They will beat the poor-to-mediocre teams on their schedule, but they have little margin for error against upper-tier teams like the Steelers (4-1). That should add up to about six wins.
"We thought we could play with everyone," Brandon Marshall said. "The only thing we've proved is we can play with those guys, but we can't beat them."
The Jets played decently for stretches but couldn't sustain success. They scored on three of their first four possessions, with Ryan Fitzpatrick (24-for-38, 255 yards) emerging from his interception funk, but they went cold when the Steelers adjusted their coverage to contain Marshall (eight catches for 114 yards, one touchdown). The Jets never found a way to counter, going flat in the second half -- the continuation of a disturbing trend.
"We're in games for three or 3 1/2 quarters, but we fall apart at the end," Bowles said. "We have to do a better job coaching. We have to do a better job of executing on both sides of the ball."

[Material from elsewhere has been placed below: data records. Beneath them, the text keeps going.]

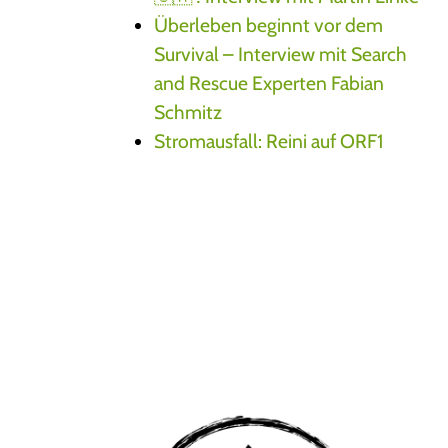
Überleben beginnt vor dem
Survival – Interview mit Search
and Rescue Experten Fabian
Schmitz
Stromausfall: Reini auf ORF1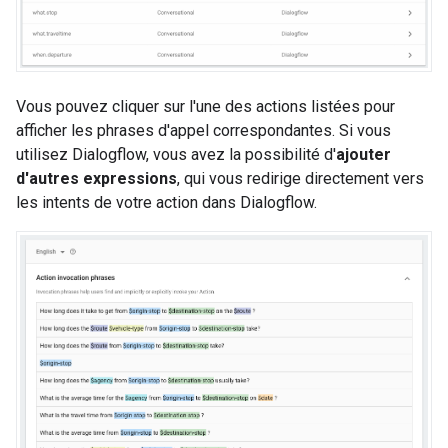
Vous pouvez cliquer sur l'une des actions listées pour
afficher les phrases d'appel correspondantes. Si vous
utilisez Dialogflow, vous avez la possibilité d'
ajouter
d'autres expressions
, qui vous redirige directement vers
les intents de votre action dans Dialogflow.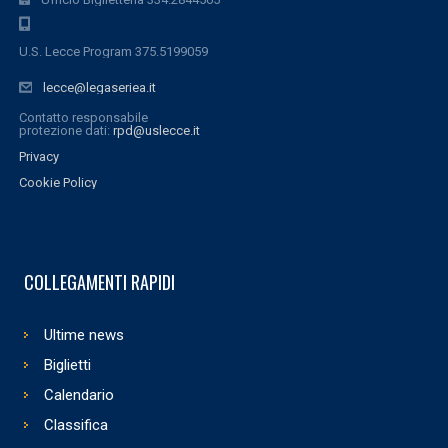
U.S. Lecce Program 375.5199059
lecce@legaseriea.it
Contatto responsabile
protezione dati:
rpd@uslecce.it
Privacy
Cookie Policy
COLLEGAMENTI RAPIDI
Ultime news
Biglietti
Calendario
Classifica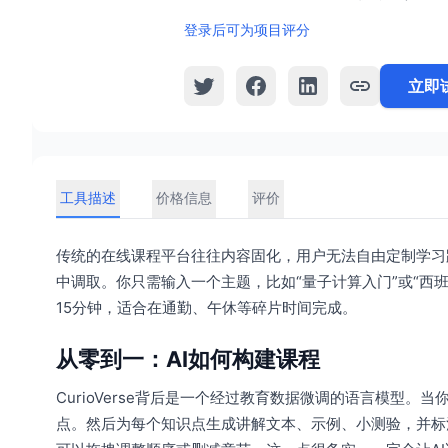
登录后可为项目评分
立即
工具描述
价格信息
评价
传统的在线课程平台往往内容固化，用户无法自由定制学习路径
中调取。你只需输入一个主题，比如“量子计算入门”或“西
15分钟，适合在通勤、午休等碎片时间完成。
从零到一：AI如何构建课程
CurioVerse背后是一个经过教育数据微调的语言模型
点。然后为每个知识点生成讲解文本、示例、小测验，并标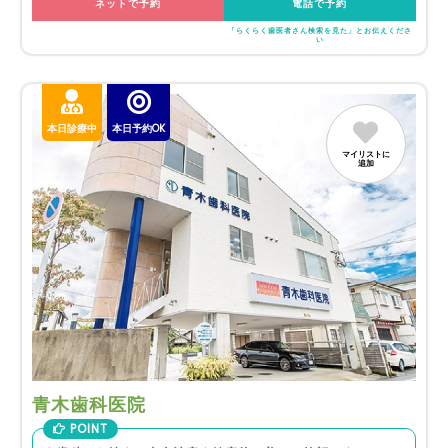
ネットで予約
電話で予約
「らくらく歯医者さん検索を見た」とお伝えくださ
い
本日診療中
本日予約OK
マイリストに
追加
青木歯科医院
POINT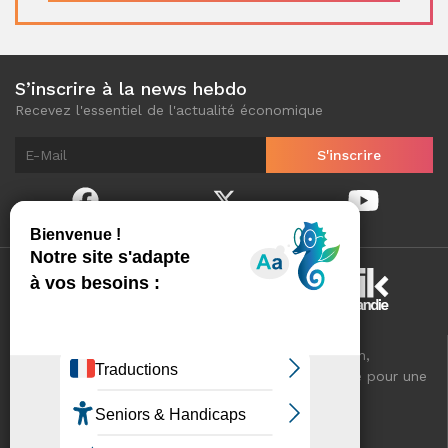
S’inscrire à la news hebdo
Recevez l'essentiel de l'actualité économique
Normandinamik sélectionne pour vous, au quotidien,
l'essentiel de l'actualité économique de Normandie pour une
meilleure connaissance de votre territoire.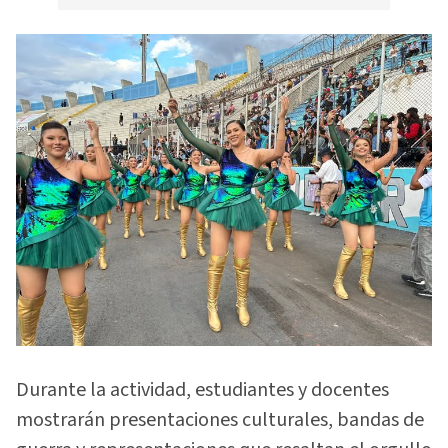
Durante la actividad, estudiantes y docentes
mostrarán presentaciones culturales, bandas de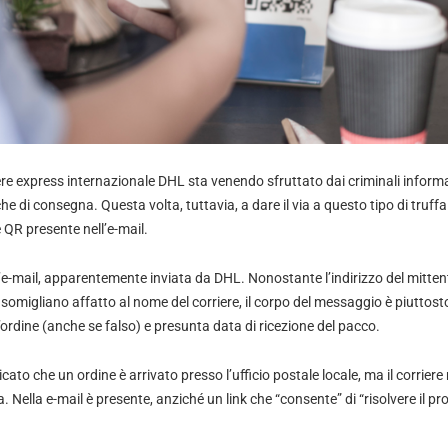
riere express internazionale DHL sta venendo sfruttato dai criminali informa
e di consegna. Questa volta, tuttavia, a dare il via a questo tipo di truffa no
 QR presente nell’e-mail.
’e-mail, apparentemente inviata da DHL. Nonostante l’indirizzo del mittent
somigliano affatto al nome del corriere, il corpo del messaggio è piuttost
ordine (anche se falso) e presunta data di ricezione del pacco.
ato che un ordine è arrivato presso l’ufficio postale locale, ma il corriere 
 Nella e-mail è presente, anziché un link che “consente” di “risolvere il p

Defensively, they committed some of their usual sins, allowing a long touchdown and hurting themselves with a busted coverage. Cornerback Marcus Williams, who started in place of the injured Darrelle Revis, was torched by Sammie Coates for a 72-yard touchdown. Later, they fell asleep at the goal line, forgetting to cover Jesse James on a 1-yard touchdown catch. They allowed four touchdown passes and 380 yards in the air.
Ben Roethlisberger finished with a 124.4 passer rating, becoming the fifth straight quarterback to reach the 100 mark against the Jets. Running back Le'Veon Bell had a personal pitch and catch with Roethlisberger, hauling in nine passes for 88 yards.

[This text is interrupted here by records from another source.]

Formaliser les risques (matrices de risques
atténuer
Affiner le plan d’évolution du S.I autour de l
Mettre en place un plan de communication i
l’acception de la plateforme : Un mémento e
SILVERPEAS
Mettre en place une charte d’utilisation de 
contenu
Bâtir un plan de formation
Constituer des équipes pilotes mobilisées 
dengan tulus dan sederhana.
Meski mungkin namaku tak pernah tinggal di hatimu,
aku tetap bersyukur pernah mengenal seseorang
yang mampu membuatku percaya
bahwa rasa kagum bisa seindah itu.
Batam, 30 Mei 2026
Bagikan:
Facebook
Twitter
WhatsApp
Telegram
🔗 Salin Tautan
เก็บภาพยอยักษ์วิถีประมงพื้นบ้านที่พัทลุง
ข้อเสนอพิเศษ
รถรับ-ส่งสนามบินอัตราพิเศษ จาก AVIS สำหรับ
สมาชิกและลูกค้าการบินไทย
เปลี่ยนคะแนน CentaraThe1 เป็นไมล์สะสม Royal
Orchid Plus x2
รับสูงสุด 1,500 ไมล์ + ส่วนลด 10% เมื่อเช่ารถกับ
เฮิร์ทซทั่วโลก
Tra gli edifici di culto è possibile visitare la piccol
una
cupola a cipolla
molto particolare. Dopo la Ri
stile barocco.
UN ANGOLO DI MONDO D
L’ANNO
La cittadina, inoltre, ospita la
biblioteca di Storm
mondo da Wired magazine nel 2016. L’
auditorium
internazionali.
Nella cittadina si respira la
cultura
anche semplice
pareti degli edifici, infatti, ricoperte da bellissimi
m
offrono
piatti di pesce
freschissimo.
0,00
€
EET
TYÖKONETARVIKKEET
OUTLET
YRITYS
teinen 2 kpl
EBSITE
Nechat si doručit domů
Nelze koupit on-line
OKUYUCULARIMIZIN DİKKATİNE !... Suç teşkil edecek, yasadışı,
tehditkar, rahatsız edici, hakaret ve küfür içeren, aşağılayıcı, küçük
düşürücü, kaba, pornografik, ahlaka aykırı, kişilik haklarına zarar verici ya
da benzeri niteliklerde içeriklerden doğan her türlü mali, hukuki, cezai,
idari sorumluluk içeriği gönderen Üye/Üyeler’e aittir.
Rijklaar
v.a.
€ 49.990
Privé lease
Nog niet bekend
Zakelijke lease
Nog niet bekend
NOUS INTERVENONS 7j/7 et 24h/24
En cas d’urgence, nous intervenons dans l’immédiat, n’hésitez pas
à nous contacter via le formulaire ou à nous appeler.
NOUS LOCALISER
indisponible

The pass coverage wasn't good, but the Revis-less secondary can't be blamed for this mess. The Jets' vaunted pass rush was invisible, pressuring Roethlisberger on only four of 48 dropbacks, according to ESPN Stats & Information. It was the Jets' second-lowest pressure percentage in eight seasons. Bowles barely blitzed, expecting his big three -- Muhammad Wilkerson, Sheldon Richardson and Leonard Williams -- to get to the quarterback.
They did -- only once, a strip-sack by Williams. Wilkerson, he of the $86 million contract, was invisible.

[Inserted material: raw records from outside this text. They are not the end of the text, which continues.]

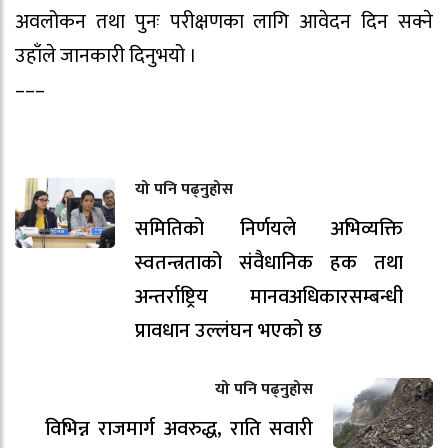
अवलोकन तथा पुनः परीक्षणका लागि आवेदन दिन सक्ने
उहाँले जानकारी दिनुभयो ।
–––
यो पनि पढ्नुहोस
समितिको निर्णयले अभिव्यक्ति
स्वतन्त्रताको संवैधानिक हक तथा
अन्तर्राष्ट्रिय मानवअधिकारसम्बन्धी
प्रावधान उल्लंघन भएको छ
यो पनि पढ्नुहोस
विभिन्न राजमार्ग अवरुद्ध, राति सवारी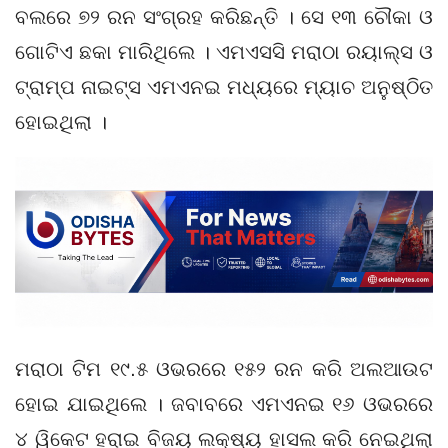
ବଲରେ ୭୨ ରନ ସଂଗ୍ରହ କରିଛନ୍ତି । ସେ ୧୩ ଚୌକା ଓ
ଗୋଟିଏ ଛକା ମାରିଥିଲେ । ଏମଏସସି ମରାଠା ରୟାଲ୍ସ ଓ
ଟ୍ରାମ୍ପ ନାଇଟ୍ସ ଏମଏନଇ ମଧ୍ୟରେ ମ୍ୟାଚ ଅନୁଷ୍ଠିତ
ହୋଇଥିଲା ।
ମରାଠା ଟିମ ୧୯.୫ ଓଭରରେ ୧୫୨ ରନ କରି ଅଲଆଉଟ
ହୋଇ ଯାଇଥିଲେ । ଜବାବରେ ଏମଏନଇ ୧୬ ଓଭରରେ
୪ ୱିକେଟ ହରାଇ ବିଜୟ ଲକ୍ଷ୍ୟ ହାସଲ କରି ନେଇଥିଲା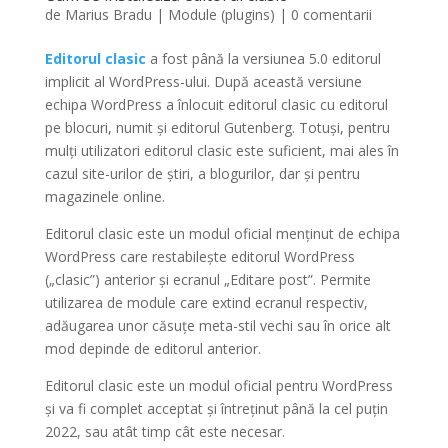
de
Marius Bradu
|
Module (plugins)
|
0 comentarii
Editorul clasic
a fost până la versiunea 5.0 editorul
implicit al WordPress-ului. După această versiune
echipa WordPress a înlocuit editorul clasic cu editorul
pe blocuri, numit și editorul Gutenberg. Totuși, pentru
mulți utilizatori editorul clasic este suficient, mai ales în
cazul site-urilor de știri, a blogurilor, dar și pentru
magazinele online.
Editorul clasic este un modul oficial menținut de echipa
WordPress care restabilește editorul WordPress
(„clasic”) anterior și ecranul „Editare post”. Permite
utilizarea de module care extind ecranul respectiv,
adăugarea unor căsuțe meta-stil vechi sau în orice alt
mod depinde de editorul anterior.
Editorul clasic este un modul oficial pentru WordPress
și va fi complet acceptat și întreținut până la cel puțin
2022, sau atât timp cât este necesar.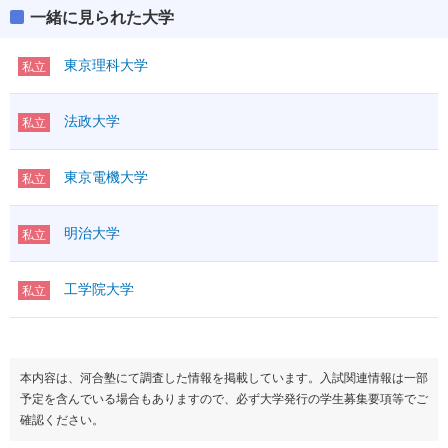
一緒に見られた大学
東京理科大学
私立
法政大学
私立
東京電機大学
私立
明治大学
私立
工学院大学
私立
本内容は、河合塾にて調査した情報を掲載しています。入試関連情報は一部
予定を含んでいる場合もありますので、必ず大学発行の学生募集要項等でご
確認ください。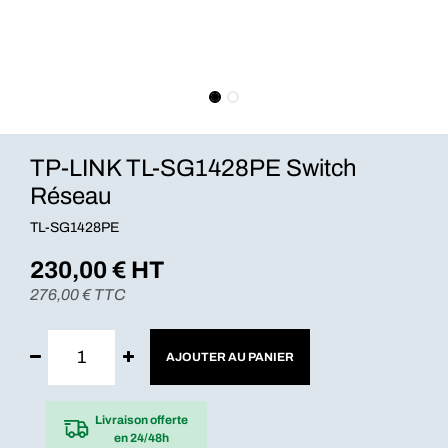
TP-LINK TL-SG1428PE Switch
Réseau
TL-SG1428PE
230,00
€ HT
276,00
€ TTC
AJOUTER AU PANIER
Livraison offerte
en 24/48h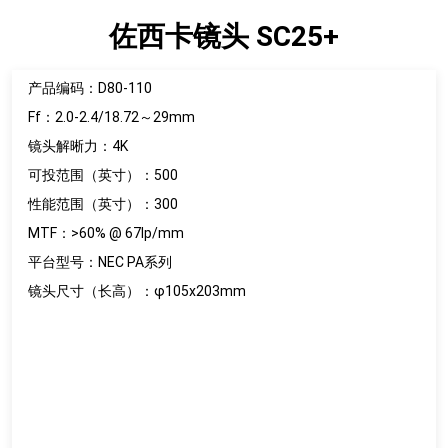
佐西卡镜头 SC25+
产品编码：D80-110
Ff：2.0-2.4/18.72～29mm
镜头解晰力：4K
可投范围（英寸）：500
性能范围（英寸）：300
MTF：>60% @ 67lp/mm
平台型号：NEC PA系列
镜头尺寸（长高）：φ105x203mm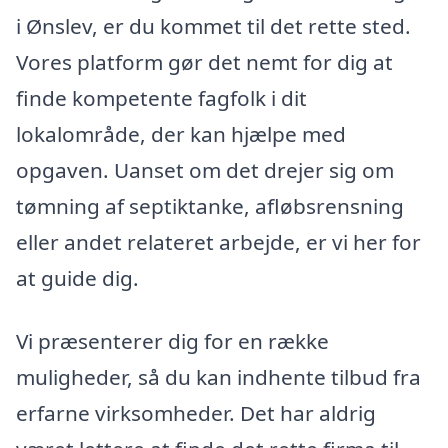
i Ønslev, er du kommet til det rette sted.
Vores platform gør det nemt for dig at
finde kompetente fagfolk i dit
lokalområde, der kan hjælpe med
opgaven. Uanset om det drejer sig om
tømning af septiktanke, afløbsrensning
eller andet relateret arbejde, er vi her for
at guide dig.
Vi præsenterer dig for en række
muligheder, så du kan indhente tilbud fra
erfarne virksomheder. Det har aldrig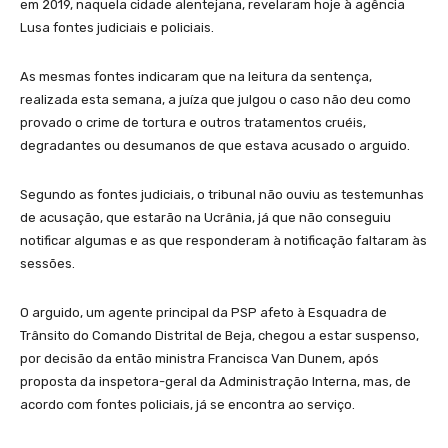
em 2019, naquela cidade alentejana, revelaram hoje à agência
Lusa fontes judiciais e policiais.
As mesmas fontes indicaram que na leitura da sentença,
realizada esta semana, a juíza que julgou o caso não deu como
provado o crime de tortura e outros tratamentos cruéis,
degradantes ou desumanos de que estava acusado o arguido.
Segundo as fontes judiciais, o tribunal não ouviu as testemunhas
de acusação, que estarão na Ucrânia, já que não conseguiu
notificar algumas e as que responderam à notificação faltaram às
sessões.
O arguido, um agente principal da PSP afeto à Esquadra de
Trânsito do Comando Distrital de Beja, chegou a estar suspenso,
por decisão da então ministra Francisca Van Dunem, após
proposta da inspetora-geral da Administração Interna, mas, de
acordo com fontes policiais, já se encontra ao serviço.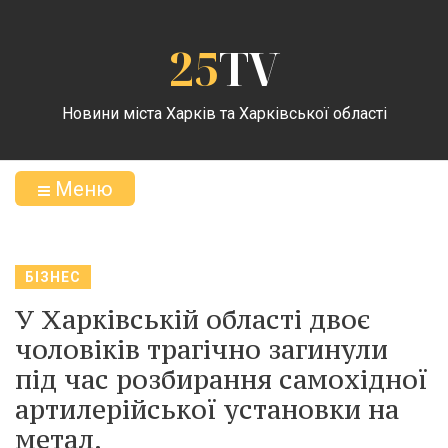
25
TV
Новини міста Харків та Харківської області
Меню
БІЗНЕС
У Харківській області двоє
чоловіків трагічно загинули
під час розбирання самохідної
артилерійської установки на
метал.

Somewhere in Arizona, Carson Palmer must be smiling. He'll get his chance at them next Monday night.
Clearly the Jets' problems extend beyond Fitzpatrick, who played well enough to quiet the vultures for at least another week. He played a clean game -- no turnovers -- but the Jets found other ways to lose. Bowles contributed to the mess, inexplicably deciding to punt on a fourth-and-2 at his own 46 with 7:36 left in the fourth quarter. They needed two scores. It made no sense to put his defense back on the field. Bowles defended his strategy, saying he wanted to pin them back and let his defense force a three-and-out.
Bad choice. The Steelers got the ball and scored, icing the game.
The day ended with the Jets' three oldest players on the sideline nursing injuries -- Revis (31), center Nick Mangold (32, knee) and linebacker David Harris (32, hamstring). There was symmetry to that. This team's time has passed. So has the season.
"It sucks being 1-4," Bowles said, later adding, "You can be a Super Bowl contender one week and getting buried the next. Now, we're getting buried."